Volksstimme: Müssen Sie jetzt, 24 Stunden nach ihrem Triumph, sich eigentlich zwicken, um das alles so richtig zu realisieren?

Andreas Ihle: Eigentlich nicht. Das war gestern ein Olympiasieg und ist es heute auch noch. Nur manchmal gucke ich noch, ob die Medaille noch da ist.

Volksstimme: Und wo ist sie?

Ihle: In der Hosentasche. Da war sie auch die ganze Nacht.

Volksstimme: Außer dieser Plakette, was bleibt von Olympia in der Erinnerung haften?

Ihle: Ein unglaubliches Rennen und einfach die geile Atmosphäre bei Olympia. Das sind nun meine dritten Spiele gewesen, aber so ein olympisches Dorf habe ich noch nicht erlebt. Gigantisch. Und dann werde ich mich stets gern an die vielen Freiwilligen erinnern, diese Herzlichkeit und Gastfreundschaft. Klasse.
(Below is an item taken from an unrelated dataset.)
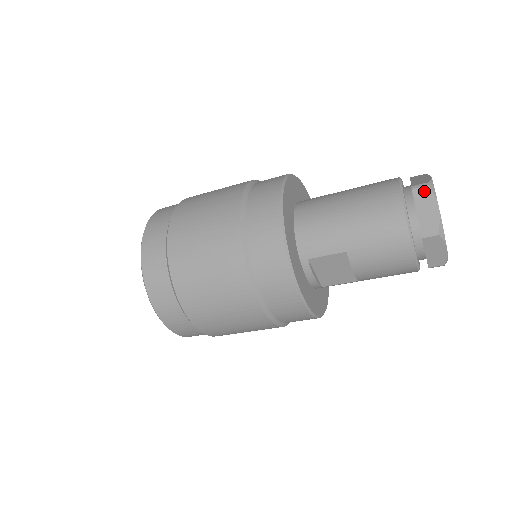
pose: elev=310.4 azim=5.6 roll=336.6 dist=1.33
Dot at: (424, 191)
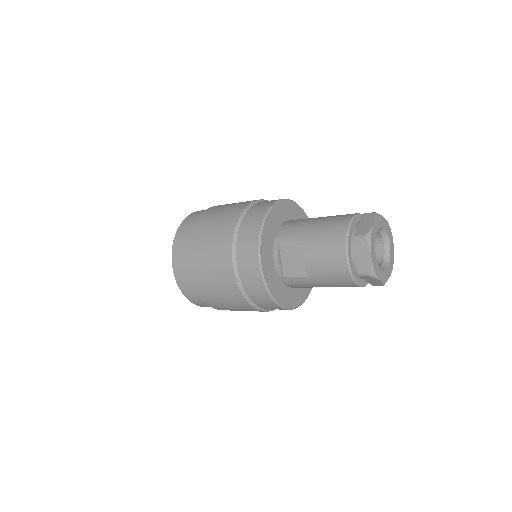
Dot at: (370, 215)
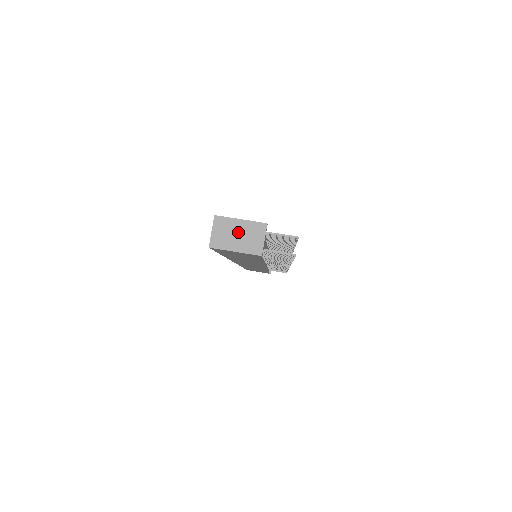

Volksstimme: Alle Welt wundert sich noch immer, da fahren zwei erst neun Wochen zusammen und werden dann gleich im ersten richtigen Wettkampf Olympiasieger. Wie geht das?

Ihle: Ja, wie geht das? Das war schon eine schwierige Zeit für mich. Erst das feste Ziel Olympia, dann plötzlich mit einem Bein wieder draußen. Nachdem mein langjähriger Partner Rupert Wagner krank geworden war, haben wir nach Alternativen gesucht. Martin (Martin Hollstein vom SC Neubrandenburg, d. Red.) war eine. Und so haben wir es probiert. Zunächst mussten wir uns noch in einem verbandsinternen Ausscheidungsrennen durchsetzen, dann haben wir zielgerichtet Olympia ins Visier genommen.
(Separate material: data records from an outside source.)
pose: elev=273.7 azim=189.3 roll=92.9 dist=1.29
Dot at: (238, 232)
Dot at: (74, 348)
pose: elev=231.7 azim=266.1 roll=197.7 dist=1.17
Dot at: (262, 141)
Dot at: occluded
Volksstimme: Und dann gab es noch einmal eine Veränderung.

Ihle: Die Bundestrainer und auch mein Heimtrainer Guido Behling meinten, wir sollten es doch mal mit einem Positionswechsel versuchen. Ich habe mich anfangs ein wenig dagegen gesträubt. Schließlich war ich acht Jahre lang nur auf Schlag gefahren.

Volksstimme: Und fühlten sich plötzlich als olympischer Medaillengewinner in Ihrer Ehre gekränkt, dass dies nun der Nobody machen sollte?

Ihle: Nein, das war es eigentlich nicht. Ich hatte nur Angst, dass ich da hinten überhaupt nicht zurechtkomme. Aber diese Angst war ja offenbar unbegründet. Heute muss ich den Trainern danke sagen, dass sie so entschieden haben.

Volksstimme: Der Erfolg gibt ihnen recht. Aber eine Situation kurz vor der Zieldurchfahrt müssen Sie noch erklären.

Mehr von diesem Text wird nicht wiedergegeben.